# Controller upgrades..



## Crimnick (May 28, 2006)

Didnt see anything come up on this...so I thought it needed thread...

Some of us just dont have the budget for a high end electronic controller...

What upgrades can a do-it-your-selfer add to a standard controller to improve control?

Braking pots?

Sensitivity pot?

Bueller?


----------



## noddaz (Aug 6, 1999)

*Get a grip....*

Something new..
No, I haven't tried it.
But since it is a controller thread...

http://etgrip.com/

Scott


----------



## Crimnick (May 28, 2006)

heh heh...


----------



## martybauer31 (Jan 27, 2004)

Here's a good one for the do-it-yourselfer....

http://howorld.fsmra.com/archives/howto/controllermod/resistor.html


----------



## 2.8powerranger (Dec 13, 2004)

add brakes to aurora russkit controllers! cheap 
,,hope this helps they work well,,, and cheap to free
--------------------------------------------------------------------------------

Hi guys,found a really cool article and got an idea.i have all these old russkit controllers sitting around so i figured id experiment.all it took was 4 feet of wire ,a t-jet copper p/u shoe and soldering equiptment and a small screw.and now my home controllers have brakes.the russkits should be the screw together type though. i used a piece of t-jet shoe as the contact ,the slot was used as the screw hole and then a small v bent in the end to contact the wiper,the wiper should make contact with the brake wire just after the wiper lifts fom the resistor but just before the trigger stop makes contact with the handle,reson for mounting it lower and opposite side was not to be close to contacting anywhere near the resistor.you do need to solder the red brake wire to the back side of the t-jet shoe.I used 14 ga wire but im sure you could prob go a little smaller ,anyhow ,it was tested and works very well.Im not sure if i posted this in the right place but if not ,feel free to move it to the proper location.heres a scanned picture of the non resistor side of the controller with the brake wire and contact hooked up.and the article that was written up. hope this is of use ,its cheap and fun.go to my gallery to check out the controller.http://homepage.mac.com/pmarchand/b...143_control.htm

--------------------------------------------------------------------------------
Last edited by 2.8powerranger : 01-04-2007 at 01:15 PM. Reason: couldnt load pic 
[Edit]


> [Reply]
> 2.8powerranger
> View Public Profile
> Send a private message to 2.8powerranger
> ...


----------



## 2.8powerranger (Dec 13, 2004)

sorry i dont think the link to the article works anymore but you can check it out in my gallery.
matt

Brakes on Stock Artin 1/43 controllers 
... So-called dynamic braking in a slot car enables the reverse current generated by ... the controller handle for the additional wire that we will add for the ...homepage.mac.com/pmarchand/brakes_artin_143_control.htm - 44k - Cached 

punch in[ Brakes on Stock Artin 1/43 controllers] into yahoo search and it will come up,,,great article!


----------



## Crimnick (May 28, 2006)

Those are good...

I allready have a three wire parma eco 25 for running SS storm on 18v

I dont expect to get the performance or range of an electronic...

I like the controller....but I'd like to be able to adjust the basics on the fly...

I'm not used to hard braking yet...so I'm looking to add a brake choke to cut down on the "dead stop... then squirt off the turn" moves I'm allready classic for......  

I'd also like to be able to adjust the over all power down sometimes....and possibly add a full throttle bypass relay...

Here some of the parts I'm looking at...

http://www.professormotor.com/cgi-bin/shop/search.cgi?cat=7

In fact...now That I notice the prices on the platinums...I might just get one...


----------



## SwamperGene (Dec 1, 2003)

Those PM controlloers are sweeeet.
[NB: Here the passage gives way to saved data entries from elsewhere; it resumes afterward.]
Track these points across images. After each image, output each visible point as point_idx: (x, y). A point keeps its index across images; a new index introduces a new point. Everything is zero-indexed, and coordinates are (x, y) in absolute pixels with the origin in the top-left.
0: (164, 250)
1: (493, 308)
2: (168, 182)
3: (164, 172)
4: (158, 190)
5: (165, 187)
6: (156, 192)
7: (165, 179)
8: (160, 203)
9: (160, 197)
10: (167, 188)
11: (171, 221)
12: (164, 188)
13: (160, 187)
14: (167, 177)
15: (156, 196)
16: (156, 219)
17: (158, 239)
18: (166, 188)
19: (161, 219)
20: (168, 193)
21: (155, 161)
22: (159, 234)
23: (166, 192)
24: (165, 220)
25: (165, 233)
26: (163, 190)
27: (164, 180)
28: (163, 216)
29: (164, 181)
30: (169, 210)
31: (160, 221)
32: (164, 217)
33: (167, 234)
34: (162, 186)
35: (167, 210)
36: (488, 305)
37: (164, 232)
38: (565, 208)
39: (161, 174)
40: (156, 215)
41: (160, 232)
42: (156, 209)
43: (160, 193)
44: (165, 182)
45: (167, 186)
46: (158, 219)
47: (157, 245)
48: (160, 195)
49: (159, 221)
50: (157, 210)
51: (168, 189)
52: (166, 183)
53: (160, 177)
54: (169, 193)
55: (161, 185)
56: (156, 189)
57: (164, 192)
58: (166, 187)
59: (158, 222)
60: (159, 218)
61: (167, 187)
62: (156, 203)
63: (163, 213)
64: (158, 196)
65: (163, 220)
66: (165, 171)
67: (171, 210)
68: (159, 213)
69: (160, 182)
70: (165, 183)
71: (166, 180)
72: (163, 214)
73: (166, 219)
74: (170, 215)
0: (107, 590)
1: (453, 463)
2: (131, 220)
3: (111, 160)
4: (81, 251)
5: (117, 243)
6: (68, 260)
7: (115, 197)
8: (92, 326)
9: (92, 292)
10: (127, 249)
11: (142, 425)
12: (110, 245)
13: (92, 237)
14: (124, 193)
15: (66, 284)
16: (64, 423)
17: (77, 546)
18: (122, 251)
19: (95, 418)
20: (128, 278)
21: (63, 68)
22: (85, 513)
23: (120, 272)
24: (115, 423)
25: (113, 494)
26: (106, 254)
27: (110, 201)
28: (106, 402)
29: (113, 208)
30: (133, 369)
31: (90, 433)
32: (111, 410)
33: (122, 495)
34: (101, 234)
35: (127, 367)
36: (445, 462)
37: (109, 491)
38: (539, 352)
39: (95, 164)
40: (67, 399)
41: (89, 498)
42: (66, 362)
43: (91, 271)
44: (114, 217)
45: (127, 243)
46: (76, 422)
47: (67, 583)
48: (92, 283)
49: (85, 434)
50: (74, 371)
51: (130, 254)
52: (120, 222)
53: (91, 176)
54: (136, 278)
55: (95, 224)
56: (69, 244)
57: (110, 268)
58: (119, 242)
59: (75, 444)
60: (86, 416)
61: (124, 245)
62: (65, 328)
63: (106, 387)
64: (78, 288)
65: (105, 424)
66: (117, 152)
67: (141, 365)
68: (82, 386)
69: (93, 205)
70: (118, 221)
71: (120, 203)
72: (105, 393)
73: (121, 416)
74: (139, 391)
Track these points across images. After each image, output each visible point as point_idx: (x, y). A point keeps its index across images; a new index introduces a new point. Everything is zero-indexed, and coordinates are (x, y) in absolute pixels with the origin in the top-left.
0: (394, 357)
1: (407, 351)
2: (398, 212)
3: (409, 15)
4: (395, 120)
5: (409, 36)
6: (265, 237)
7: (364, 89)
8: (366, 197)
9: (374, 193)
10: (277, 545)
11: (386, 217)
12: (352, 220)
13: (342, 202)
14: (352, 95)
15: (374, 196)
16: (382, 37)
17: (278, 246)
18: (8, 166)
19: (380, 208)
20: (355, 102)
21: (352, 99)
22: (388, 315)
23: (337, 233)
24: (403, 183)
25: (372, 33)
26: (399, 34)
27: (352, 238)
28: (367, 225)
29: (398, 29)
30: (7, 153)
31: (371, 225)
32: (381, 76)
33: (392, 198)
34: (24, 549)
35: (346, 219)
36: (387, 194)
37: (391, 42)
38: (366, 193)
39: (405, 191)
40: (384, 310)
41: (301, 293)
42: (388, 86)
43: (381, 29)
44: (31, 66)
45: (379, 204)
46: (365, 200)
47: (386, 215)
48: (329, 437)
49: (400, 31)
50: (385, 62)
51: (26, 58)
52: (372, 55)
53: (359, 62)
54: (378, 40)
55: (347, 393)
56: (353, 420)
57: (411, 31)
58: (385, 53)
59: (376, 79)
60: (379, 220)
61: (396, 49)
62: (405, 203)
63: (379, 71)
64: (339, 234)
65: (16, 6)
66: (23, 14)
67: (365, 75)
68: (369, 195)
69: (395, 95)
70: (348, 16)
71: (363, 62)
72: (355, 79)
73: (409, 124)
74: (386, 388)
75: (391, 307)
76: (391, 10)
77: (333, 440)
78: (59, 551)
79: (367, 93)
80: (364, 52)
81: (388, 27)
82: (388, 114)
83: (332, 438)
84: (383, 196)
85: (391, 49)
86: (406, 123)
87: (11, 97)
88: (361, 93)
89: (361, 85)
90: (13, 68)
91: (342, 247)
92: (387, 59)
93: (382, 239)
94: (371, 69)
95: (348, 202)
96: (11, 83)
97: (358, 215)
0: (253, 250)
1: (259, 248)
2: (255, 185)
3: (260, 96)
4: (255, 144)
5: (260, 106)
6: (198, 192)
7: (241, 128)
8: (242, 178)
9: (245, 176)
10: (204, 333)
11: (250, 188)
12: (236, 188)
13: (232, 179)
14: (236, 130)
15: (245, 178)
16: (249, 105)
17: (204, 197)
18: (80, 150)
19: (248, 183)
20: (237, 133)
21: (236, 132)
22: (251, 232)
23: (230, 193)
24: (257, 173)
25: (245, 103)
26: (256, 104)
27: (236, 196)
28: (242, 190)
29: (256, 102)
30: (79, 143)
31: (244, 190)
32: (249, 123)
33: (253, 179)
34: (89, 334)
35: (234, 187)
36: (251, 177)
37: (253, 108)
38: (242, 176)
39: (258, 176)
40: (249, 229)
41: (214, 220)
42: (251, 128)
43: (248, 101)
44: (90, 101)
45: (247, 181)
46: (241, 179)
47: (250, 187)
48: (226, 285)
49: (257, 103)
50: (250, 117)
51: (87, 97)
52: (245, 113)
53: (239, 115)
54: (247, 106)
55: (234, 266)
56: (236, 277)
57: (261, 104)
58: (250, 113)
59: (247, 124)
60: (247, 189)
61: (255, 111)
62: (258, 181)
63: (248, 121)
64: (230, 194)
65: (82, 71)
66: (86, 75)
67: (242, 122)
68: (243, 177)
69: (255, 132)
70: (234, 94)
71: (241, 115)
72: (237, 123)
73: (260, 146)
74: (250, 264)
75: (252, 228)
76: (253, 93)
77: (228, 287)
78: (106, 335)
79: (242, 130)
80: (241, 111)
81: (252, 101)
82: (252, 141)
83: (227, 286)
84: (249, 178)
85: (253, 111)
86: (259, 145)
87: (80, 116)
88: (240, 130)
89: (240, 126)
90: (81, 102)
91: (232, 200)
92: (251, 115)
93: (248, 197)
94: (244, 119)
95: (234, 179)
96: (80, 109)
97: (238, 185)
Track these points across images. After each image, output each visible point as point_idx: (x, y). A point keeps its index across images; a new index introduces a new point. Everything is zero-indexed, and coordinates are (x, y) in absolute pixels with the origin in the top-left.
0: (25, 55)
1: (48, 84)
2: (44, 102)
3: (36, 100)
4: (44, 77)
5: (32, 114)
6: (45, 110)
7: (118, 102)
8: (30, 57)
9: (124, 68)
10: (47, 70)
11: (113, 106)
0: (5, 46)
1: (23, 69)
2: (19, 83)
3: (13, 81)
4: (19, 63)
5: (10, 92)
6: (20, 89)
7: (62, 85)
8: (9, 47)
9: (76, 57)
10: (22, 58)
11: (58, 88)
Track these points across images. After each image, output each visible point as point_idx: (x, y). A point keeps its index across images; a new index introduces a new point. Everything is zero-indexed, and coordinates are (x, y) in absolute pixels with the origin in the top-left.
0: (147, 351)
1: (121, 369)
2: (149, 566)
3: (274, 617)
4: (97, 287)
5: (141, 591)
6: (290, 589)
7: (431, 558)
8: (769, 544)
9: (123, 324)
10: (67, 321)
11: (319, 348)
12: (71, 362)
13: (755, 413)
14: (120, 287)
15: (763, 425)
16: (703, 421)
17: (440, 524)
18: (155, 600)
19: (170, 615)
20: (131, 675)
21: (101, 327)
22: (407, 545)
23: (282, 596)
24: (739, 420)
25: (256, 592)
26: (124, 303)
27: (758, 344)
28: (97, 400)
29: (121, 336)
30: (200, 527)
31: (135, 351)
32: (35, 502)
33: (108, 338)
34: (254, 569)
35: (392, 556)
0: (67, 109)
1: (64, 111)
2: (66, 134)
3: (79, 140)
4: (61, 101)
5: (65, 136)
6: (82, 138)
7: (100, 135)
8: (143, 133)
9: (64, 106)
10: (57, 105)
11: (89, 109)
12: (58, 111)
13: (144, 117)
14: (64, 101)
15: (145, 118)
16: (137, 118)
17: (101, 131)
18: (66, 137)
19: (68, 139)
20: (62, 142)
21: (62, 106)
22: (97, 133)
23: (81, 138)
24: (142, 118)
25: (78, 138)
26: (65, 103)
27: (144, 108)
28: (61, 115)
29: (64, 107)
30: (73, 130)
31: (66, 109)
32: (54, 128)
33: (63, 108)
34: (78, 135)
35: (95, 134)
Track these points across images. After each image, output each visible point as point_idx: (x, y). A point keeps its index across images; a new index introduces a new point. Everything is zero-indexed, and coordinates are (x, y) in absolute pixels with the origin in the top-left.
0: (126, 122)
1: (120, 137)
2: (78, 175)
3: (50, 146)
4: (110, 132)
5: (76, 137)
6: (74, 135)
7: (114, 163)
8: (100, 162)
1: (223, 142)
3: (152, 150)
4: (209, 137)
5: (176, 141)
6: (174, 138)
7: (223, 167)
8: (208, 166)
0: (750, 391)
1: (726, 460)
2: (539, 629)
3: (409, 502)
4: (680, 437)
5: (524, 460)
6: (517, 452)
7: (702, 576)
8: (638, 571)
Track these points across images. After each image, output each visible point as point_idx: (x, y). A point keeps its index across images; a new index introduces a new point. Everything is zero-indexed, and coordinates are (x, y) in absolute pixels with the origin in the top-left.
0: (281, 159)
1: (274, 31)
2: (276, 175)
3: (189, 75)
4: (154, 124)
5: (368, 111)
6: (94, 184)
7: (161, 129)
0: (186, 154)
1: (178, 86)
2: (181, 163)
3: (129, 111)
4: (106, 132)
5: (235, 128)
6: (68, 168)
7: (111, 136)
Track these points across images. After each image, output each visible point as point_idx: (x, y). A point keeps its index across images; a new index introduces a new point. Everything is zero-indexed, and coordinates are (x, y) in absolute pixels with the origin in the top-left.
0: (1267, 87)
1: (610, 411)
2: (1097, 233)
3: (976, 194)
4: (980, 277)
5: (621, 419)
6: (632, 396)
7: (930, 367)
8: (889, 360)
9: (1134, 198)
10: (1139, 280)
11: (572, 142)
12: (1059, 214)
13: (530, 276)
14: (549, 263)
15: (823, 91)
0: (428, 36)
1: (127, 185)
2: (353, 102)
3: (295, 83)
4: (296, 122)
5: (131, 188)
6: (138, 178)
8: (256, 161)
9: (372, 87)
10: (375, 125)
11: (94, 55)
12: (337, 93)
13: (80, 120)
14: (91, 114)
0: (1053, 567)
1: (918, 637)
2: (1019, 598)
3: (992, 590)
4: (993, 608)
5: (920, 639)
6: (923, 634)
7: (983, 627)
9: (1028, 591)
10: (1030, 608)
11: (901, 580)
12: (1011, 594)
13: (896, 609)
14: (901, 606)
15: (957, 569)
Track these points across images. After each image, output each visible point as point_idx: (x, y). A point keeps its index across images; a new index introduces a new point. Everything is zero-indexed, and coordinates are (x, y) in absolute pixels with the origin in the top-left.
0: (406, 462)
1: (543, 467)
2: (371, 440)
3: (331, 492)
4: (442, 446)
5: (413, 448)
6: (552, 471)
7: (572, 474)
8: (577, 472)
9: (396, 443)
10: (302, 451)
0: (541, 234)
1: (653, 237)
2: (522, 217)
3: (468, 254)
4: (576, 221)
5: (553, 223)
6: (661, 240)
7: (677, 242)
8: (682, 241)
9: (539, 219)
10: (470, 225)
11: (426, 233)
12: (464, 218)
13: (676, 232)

Great price for a very good overall product. They take a little playing with to get the feel for them, but you won't modify a resistor controller to perform anywhere near as good, at least no with adjustable resistance. Worth mentioning in this thread is when you run a parallel resistor in a controller, when switched to the combination you start to lose the linear response of the stock resistor. If you build for more than 10 or so ohms up or down, the controller starts to feel like an on-off switch in the middle.


----------



## Crimnick (May 28, 2006)

Yeah...I'm hip...and I get to save on wasted solder and burnt finger tips... :freak:


----------



## mking (Apr 25, 2000)

*professor motor controllers*

i have two, and i dont get much use out of them. they just dont work well for me. 1) i have a negative polarity track, so i only get to use them at friends tracks 2) even at friends tracks they dont perfrom as well as other controllers i have for fray cars, JLTO, XTs and tjets. 

i bought them on ebay for about $50. one is basic, no adjustments and the other has the larger knob and those little knurled silver knobs for people with tiny fingers.


----------



## Mike(^RacerX^) (Mar 15, 2003)

I got a PM 2050 dual polarity a year or two ago for myself for Xmas.

Love it!!!!!!!!!!

Tho I see that on the PM site it is temporarily discontinued.  


Mike


----------